NASA scientists said that an impending nova event will be so bright that people on Earth can see the burst of light with the naked eye.
According to NASA, there’s an Earth-sized remnant of a dead star, with a mass comparable to the sun, on a star about 3,000 light years from Earth that is expected to explode at some point this summer.
The exact date when that will happen is unknown, although NASA continues to track it. The spectacular explosion is “a once-in-a-lifetime event,” NASA’s nova expert Rebekah Hounsell said,
“that will create a lot of new astronomers out there, giving young people a cosmic event they can observe for themselves, ask their own questions, and collect their own data.”

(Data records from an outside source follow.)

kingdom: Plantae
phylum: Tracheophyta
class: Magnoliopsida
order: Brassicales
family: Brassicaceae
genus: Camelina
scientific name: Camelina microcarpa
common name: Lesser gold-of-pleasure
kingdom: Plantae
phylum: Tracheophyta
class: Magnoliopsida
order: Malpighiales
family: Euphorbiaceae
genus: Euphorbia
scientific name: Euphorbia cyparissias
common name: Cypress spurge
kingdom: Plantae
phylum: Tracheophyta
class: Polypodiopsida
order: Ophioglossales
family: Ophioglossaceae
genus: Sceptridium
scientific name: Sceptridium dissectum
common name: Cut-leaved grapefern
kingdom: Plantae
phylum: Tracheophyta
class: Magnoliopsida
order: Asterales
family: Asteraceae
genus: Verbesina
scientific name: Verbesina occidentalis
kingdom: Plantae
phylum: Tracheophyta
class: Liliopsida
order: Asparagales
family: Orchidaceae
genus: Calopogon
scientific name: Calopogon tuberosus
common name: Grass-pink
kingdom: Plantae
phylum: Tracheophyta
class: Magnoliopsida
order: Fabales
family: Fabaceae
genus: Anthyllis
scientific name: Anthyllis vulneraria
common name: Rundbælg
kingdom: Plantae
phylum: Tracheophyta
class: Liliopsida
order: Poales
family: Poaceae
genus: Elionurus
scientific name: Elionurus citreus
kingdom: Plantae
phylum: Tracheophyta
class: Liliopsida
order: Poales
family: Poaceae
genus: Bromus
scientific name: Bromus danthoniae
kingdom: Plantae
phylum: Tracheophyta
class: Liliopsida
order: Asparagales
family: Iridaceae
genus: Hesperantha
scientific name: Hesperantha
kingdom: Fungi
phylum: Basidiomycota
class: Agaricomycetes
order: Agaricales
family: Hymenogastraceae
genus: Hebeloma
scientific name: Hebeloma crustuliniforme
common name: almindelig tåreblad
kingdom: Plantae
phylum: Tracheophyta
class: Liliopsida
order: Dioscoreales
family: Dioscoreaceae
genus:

Hounsell is an assistant research scientist at NASA’s Goddard Space Flight Center in Greenbelt, Maryland, specializing in nova events. She put this summer’s event on the “Blaze Star” into historical perspective.
“There are a few recurrent novae with very short cycles, but typically, we don’t often see a repeated outburst in a human lifetime, and rarely one so relatively close to our own system,” she said. “It’s incredibly exciting to have this front-row seat.”
This is a nova event, which Hounsell explained is different from a supernova, which is a “final, titanic explosion” that destroys dying stars, NASA said in a press release.
In this particular event, the dwarf star will remain intact, but “accumulated material” will be blasted into the abyss of space in a “blinding flash,” according to NASA. This cycle repeats over time and can continue for tens of thousands to hundreds of thousands of years.